Du fait des guerres à répétition et des répressions qu’elles engendrent, l’État d’Israël souffre généralement d’une mauvaise image auprès de l’opinion publique mondiale. En seulement quelques décennies, Israël est passée du statut de gentil David bataillant contre des ennemis innombrables à celui de méchant Goliath voulant écraser et dominer ses voisins.
Une image médiocre
Selon un sondage de la BBC datant de 2013, Israël est classée parmi les nations les plus mal vues du monde, devançant seulement la Corée du Nord, le Pakistan et l’Iran. Et à part quelques initiatives individuelles, aucune politique sérieuse n’avait été entreprise par les gouvernements successifs pour changer cet état de fait, Israël était en situation d’échec dans sa politique d’influence de l’opinion (soft power) « pour gagner les cœurs et les esprits dans le monde ».
Le tournant de Plomb durci
Les choses ont commencé à changer lors de l’opération militaire « Plomb durci » lancée par l’armée israélienne le 27 décembre 2008 à Gaza.
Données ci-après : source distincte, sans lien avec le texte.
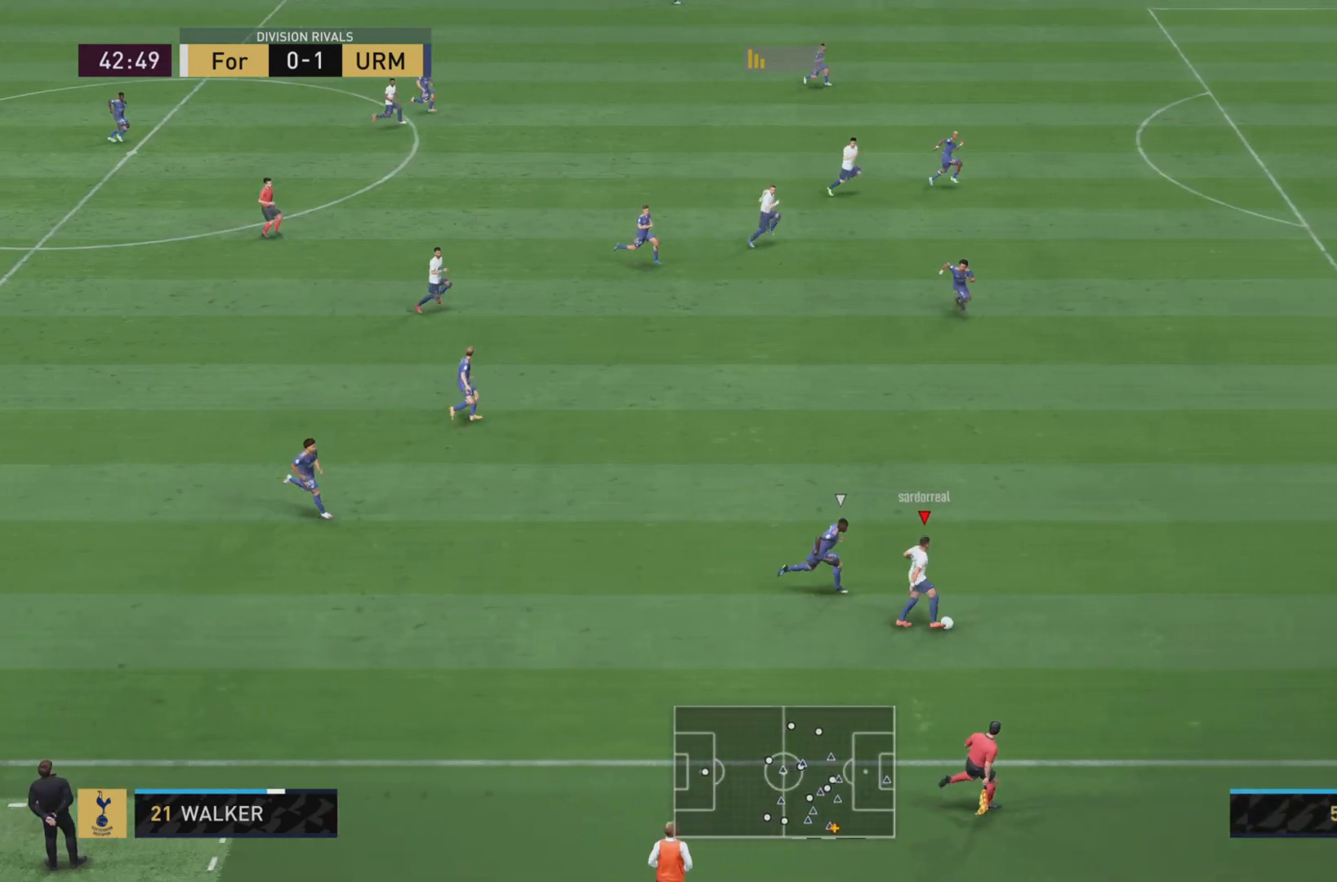
Gameplay with a controller (PlayStation layout); each line is a JSON object with the inputs held at the frame after it. "events" lists button and stick changes between this image and that frame as [ms after this image, input, new state], when the widget could be followed in between. Not read: L3 R3.
{"buttons": [], "left_stick": "right", "right_stick": "center", "events": [[283, "R1", "up"], [350, "R1", "down"], [450, "R1", "up"]]}
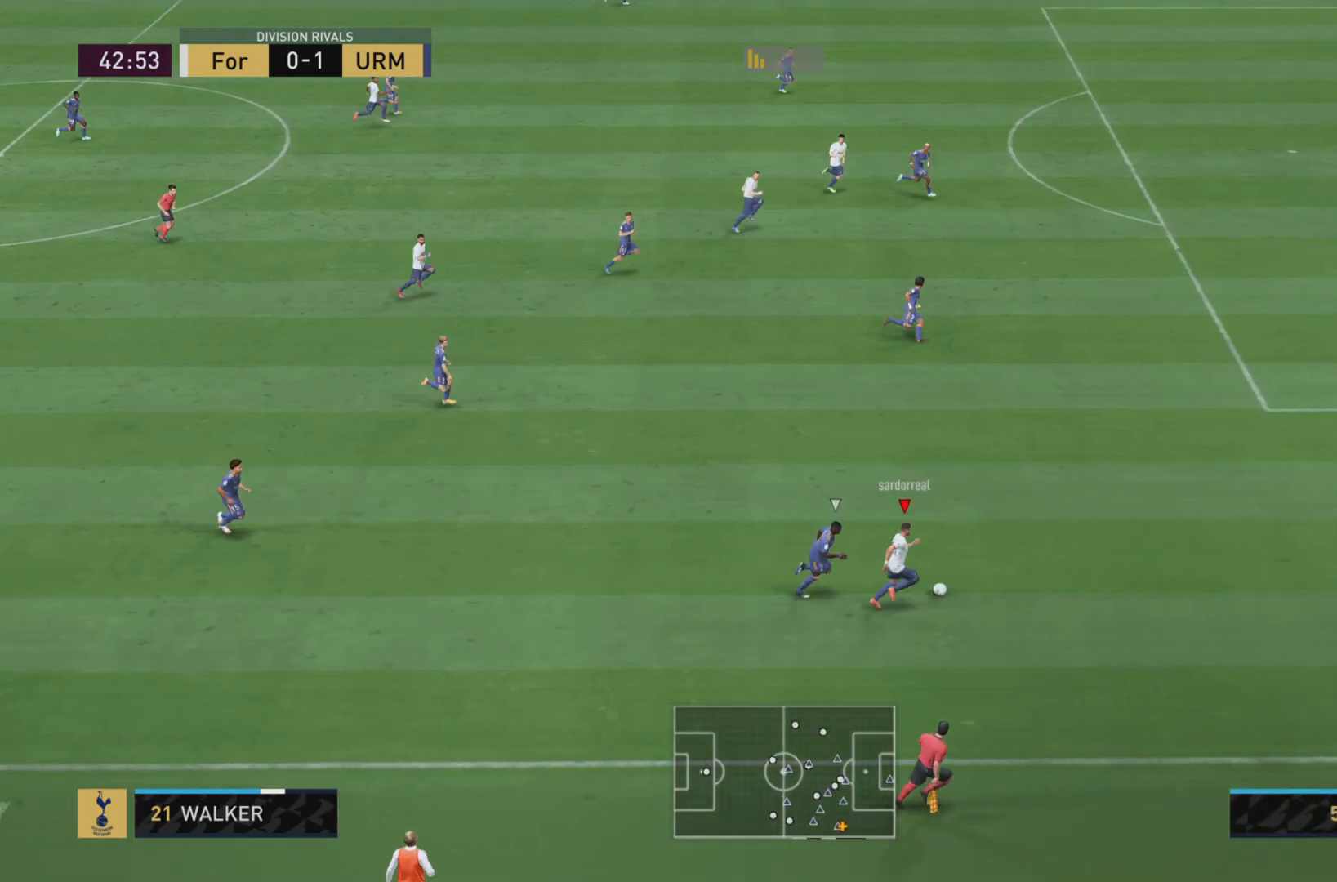
{"buttons": ["R1"], "left_stick": "right", "right_stick": "center", "events": [[17, "R1", "down"]]}
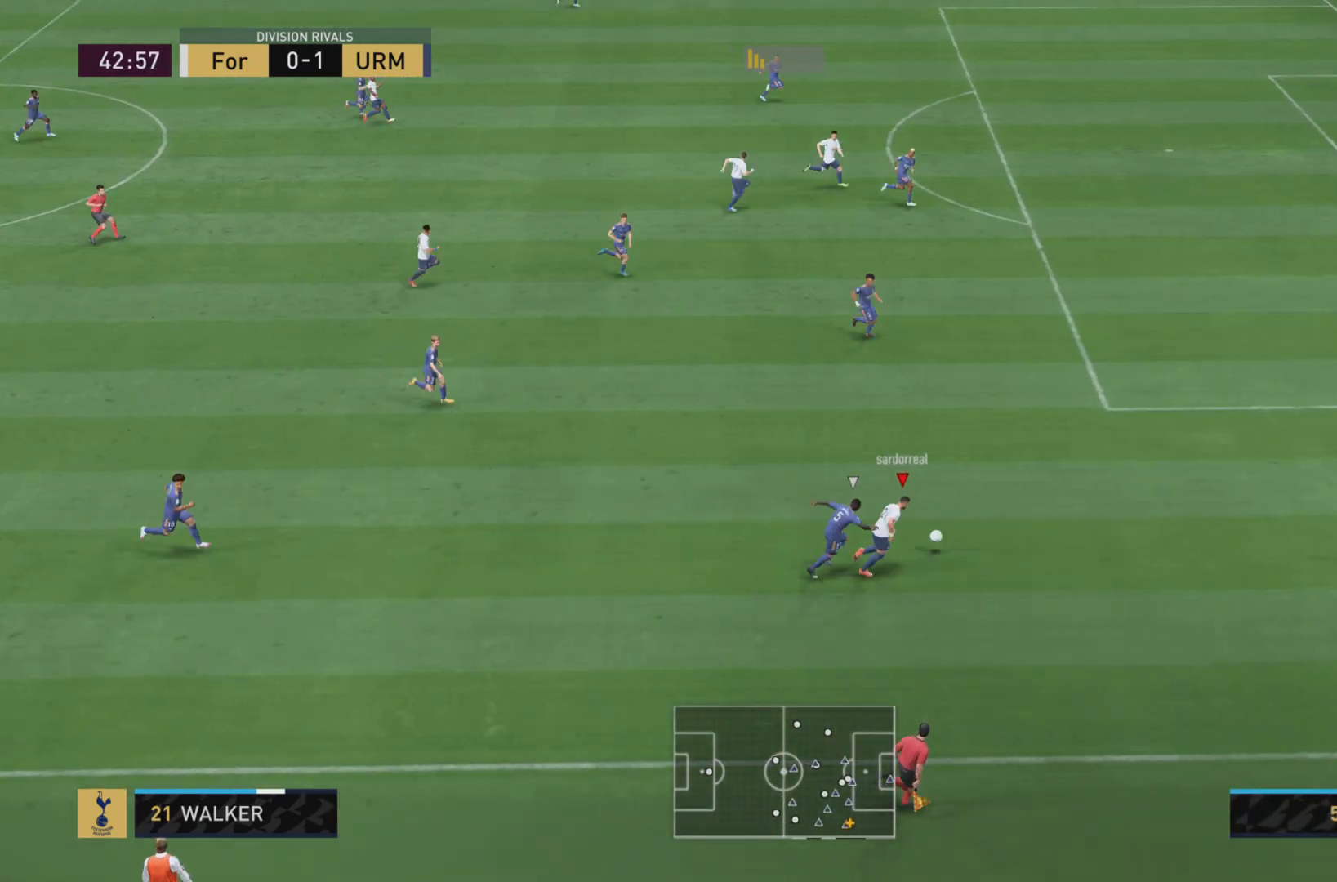
{"buttons": ["R1"], "left_stick": "right", "right_stick": "center", "events": [[83, "R1", "up"], [267, "R1", "down"]]}
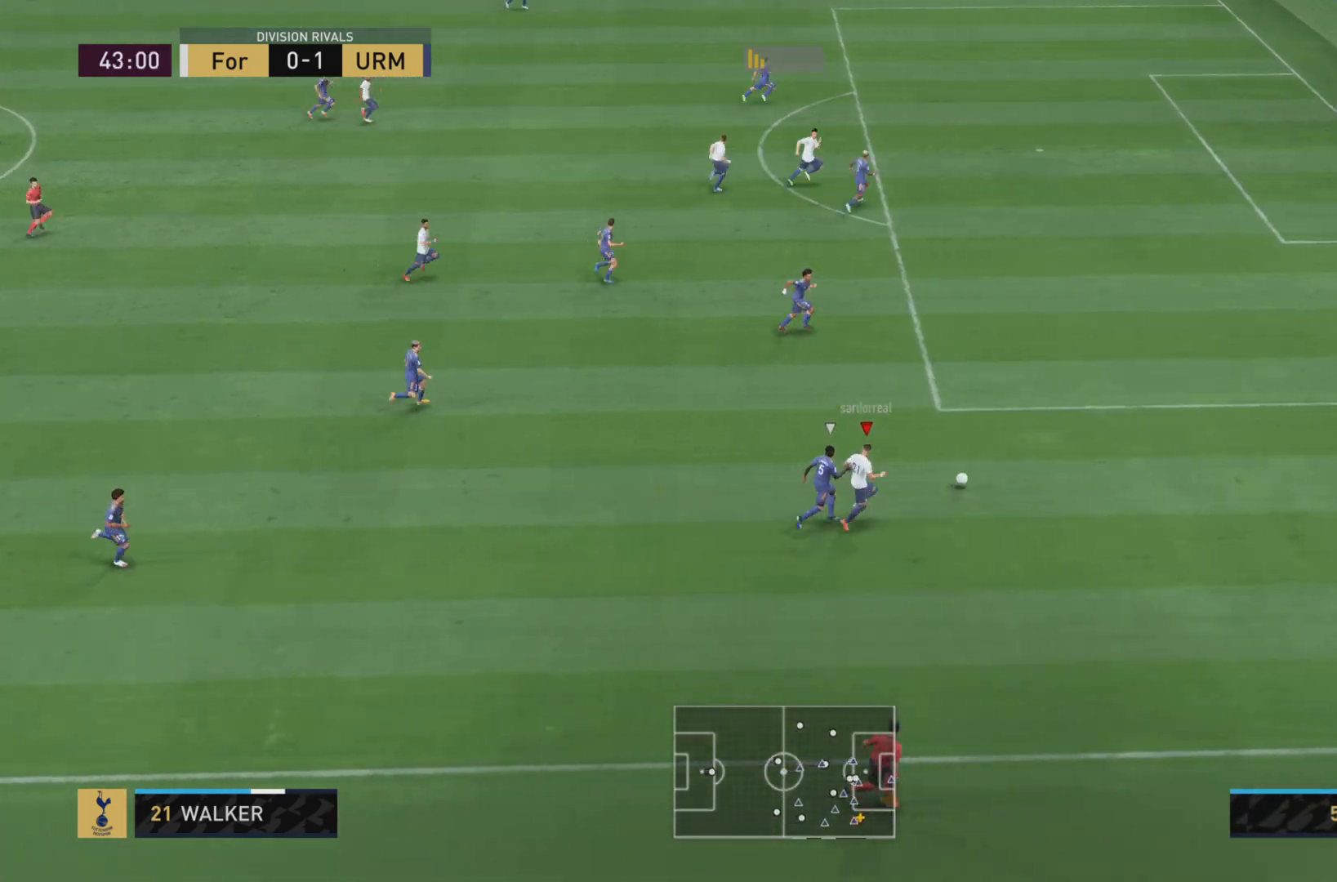
{"buttons": ["R1"], "left_stick": "right", "right_stick": "center", "events": []}
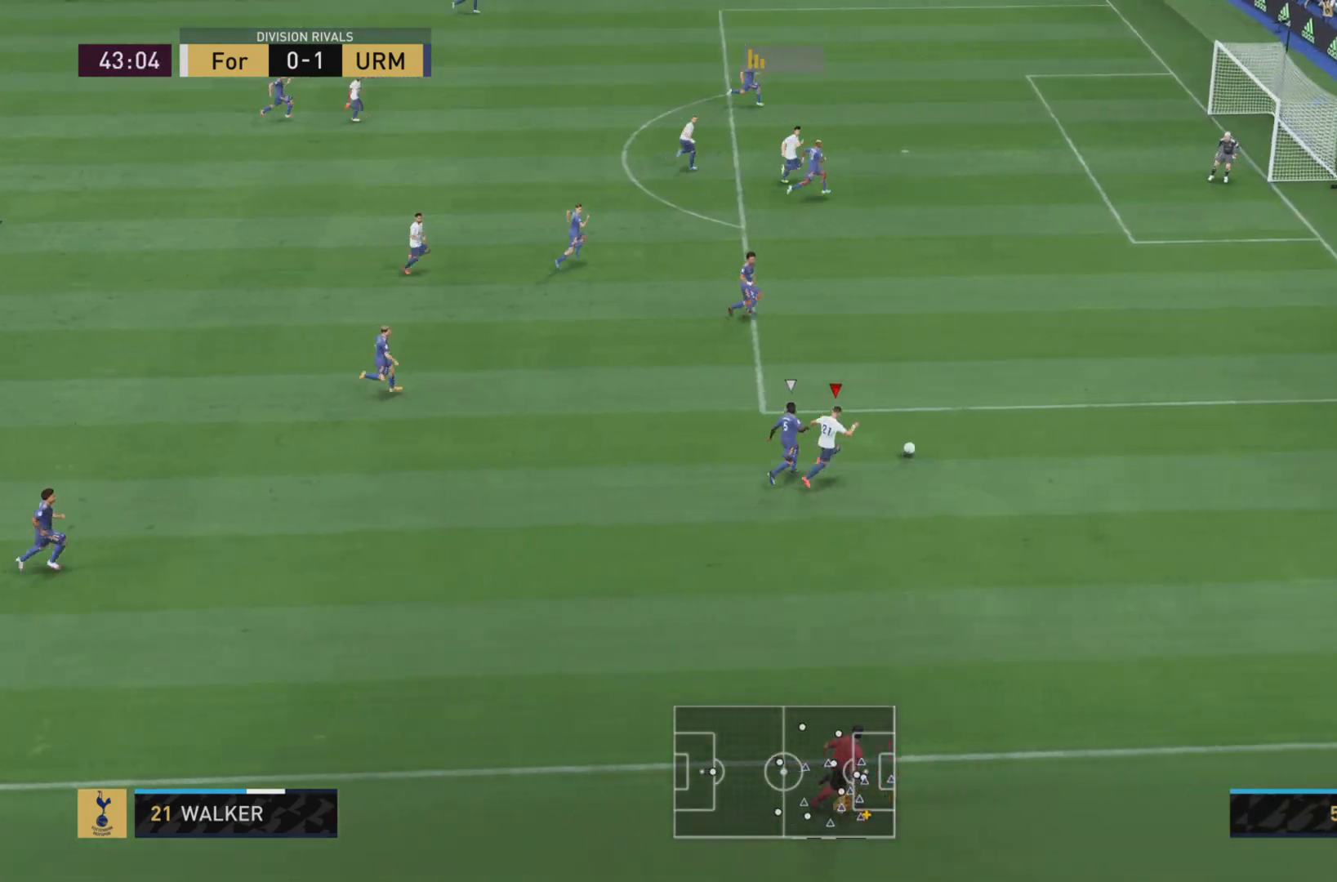
{"buttons": ["R1"], "left_stick": "right", "right_stick": "center", "events": []}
Selon Yigal Palmor, porte-parole du ministère israélien des Affaires étrangères, « la vitesse est la priorité absolue » dans ce genre de campagne médiatique, « le but est d’amener votre message le plus rapidement possible à un public aussi large que possible ». Ainsi, les diplomates du ministère des Affaires étrangères ont expliqué aux journalistes du monde entier pourquoi le gouvernement israélien avait lancé l’opération visant à freiner les tirs de roquettes du Hamas en Israël. Tout aussi rapidement, l’armée israélienne a intensifié ses efforts de relations publiques en fournissant des informations précises et des vidéos aux médias.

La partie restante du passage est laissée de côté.